(no subject)

Oct 10, 2004 03:54

well, i made an update earlier, but it dissapeared completely. kind of like i want to do sometimes.

i basically wrote that derek broke up with me. he did it completely unexpectedly and it really hurt. he said that he needed some time to be by himself and that he could not open up to people easily. i really think it was a batch of fuck that was just his shitty/easy to get out of way of getting rid of me. he acts completely different around me now. it's kind of like he is afraid of me. like afraid of getting too involved with someone who can take care of him and make him think about things that matter. it hurts me so much that people can just throw me away like i don't even matter. it's like we had nothing together to him. it's like he has just forgotten all of the words that i have said to him and moreover, he has forgotten the words HE has said to me. so i have made a decision. i will make myself happy. i will work on all the parts of me that i can't stand. i will be a very unselfish person who is sort of selfish at the same time. if that makes any sense at all. it does to me. i want to make people happy. i want to be that person who takes care of the people she really cares about and knows she needs to hold onto. i love my sister. she takes care of me and i want to give that back to her. i know she'll read this and i want her to know that. i would also like everyone to know that i have the most fabulous friends who LOVE me.
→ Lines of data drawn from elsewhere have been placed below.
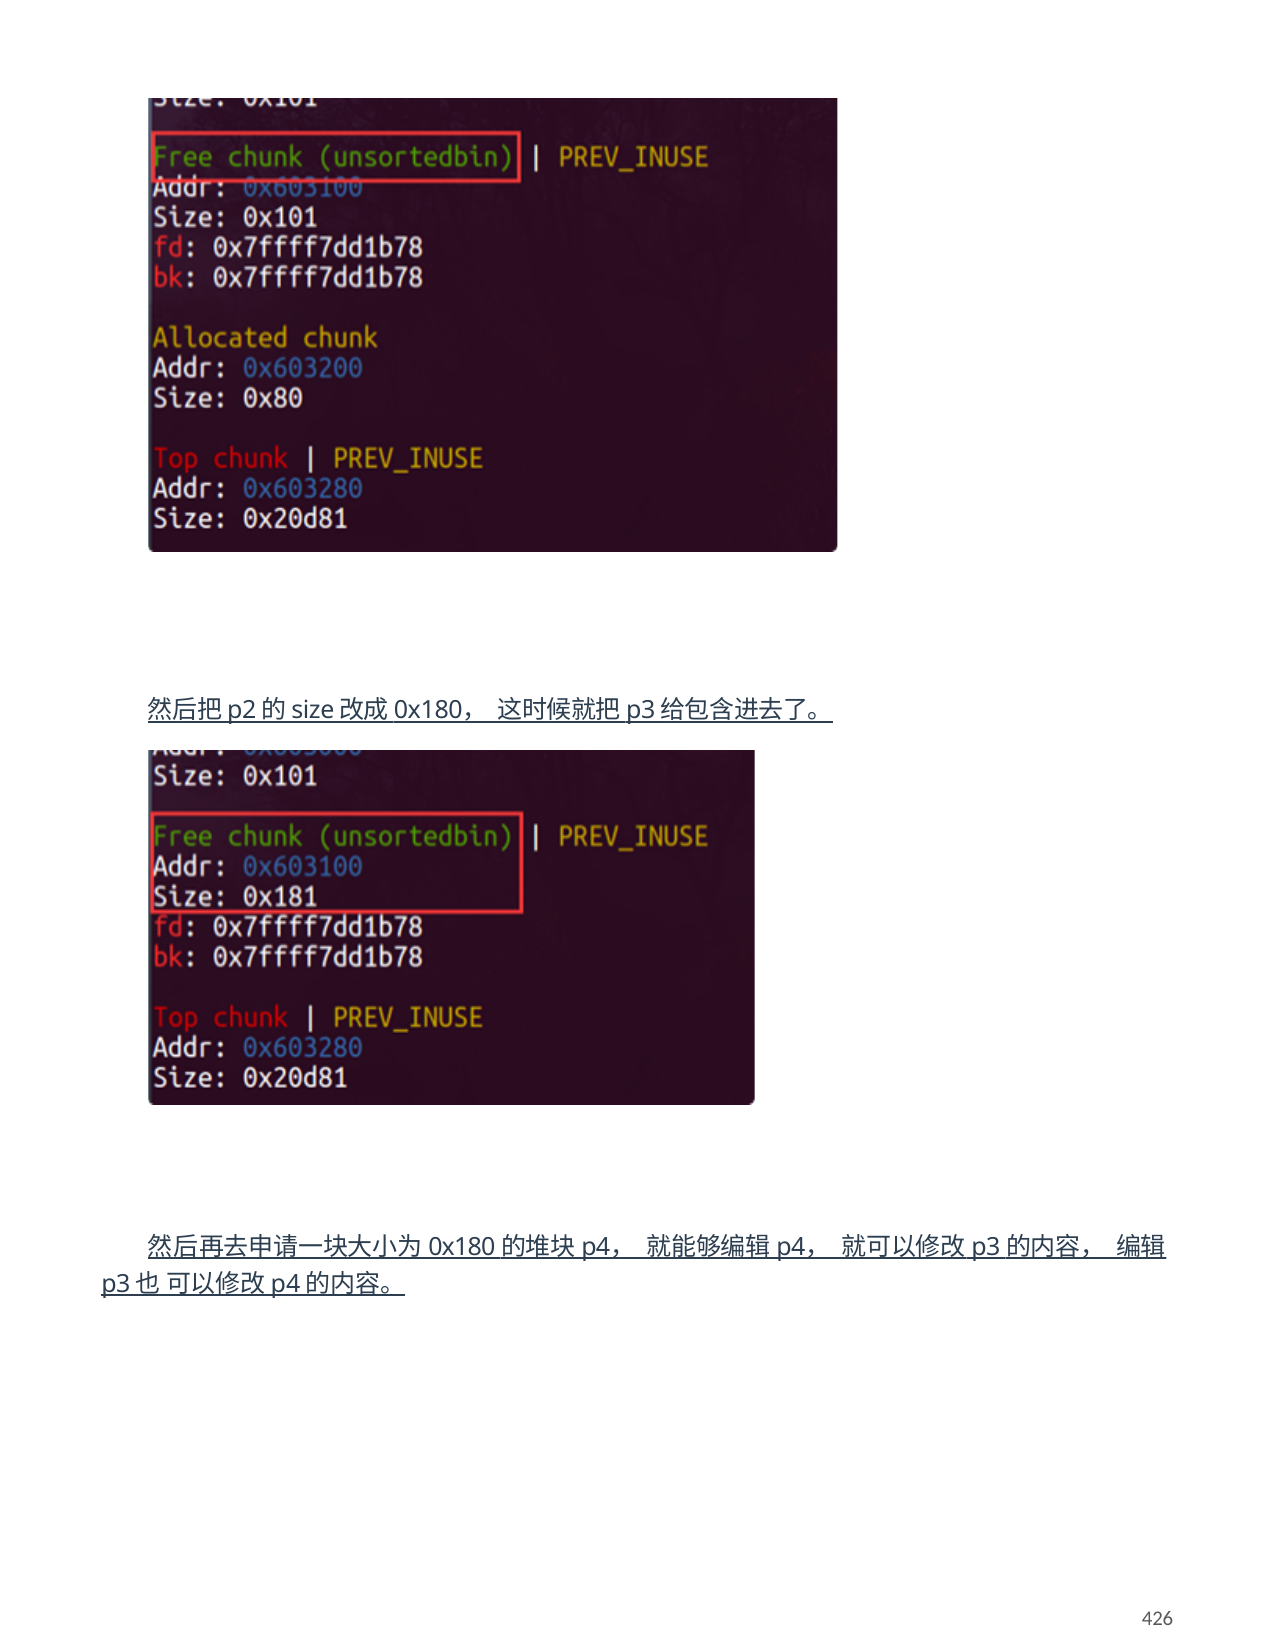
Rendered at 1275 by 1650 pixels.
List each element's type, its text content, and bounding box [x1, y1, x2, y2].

text 然后再去申请⼀块大小为0x180的堆块p4， 就能够编辑p4， 就可以修改p3的内容， 编辑p3也 可以修改p4的内容。 [101, 1226, 1167, 1299]
picture [148, 750, 755, 1105]
text 然后把p2的size改成0x180， 这时候就把p3给包含进去了。 [148, 697, 1173, 724]
picture [148, 98, 838, 552]
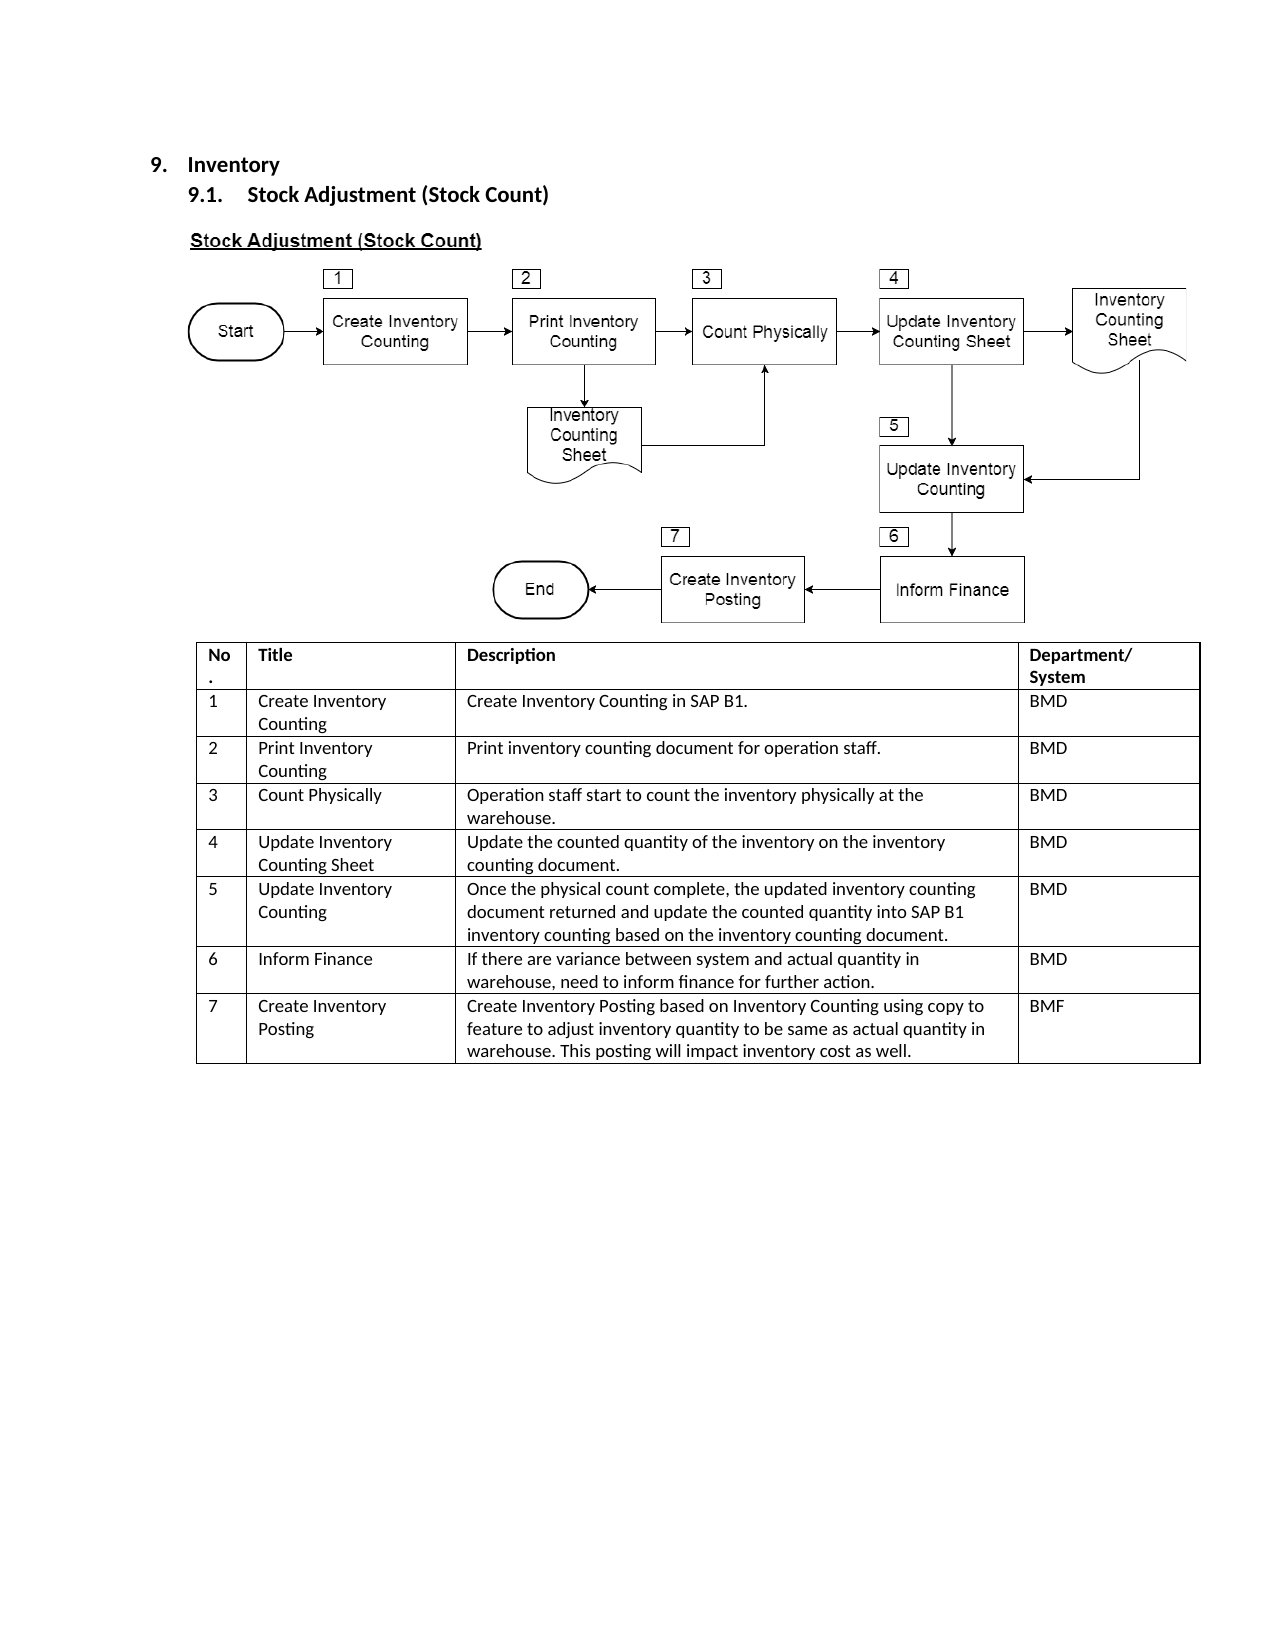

THEY LOVE ME. they are really caring people who will stay at your house until 4 am and try desperately hard to make you feel better. alex even let me cut her hair. just so i can feel better. i did a really good job, too!!! i was so proud of myself. it's amazing because i haven't been proud of myself for so long. it's been way too long. it feels good. so i love my friends. i only have a very few but quality is always definately better than quantity. always.

so. there it is. that is my new undertaking. i try to be as successful as possible.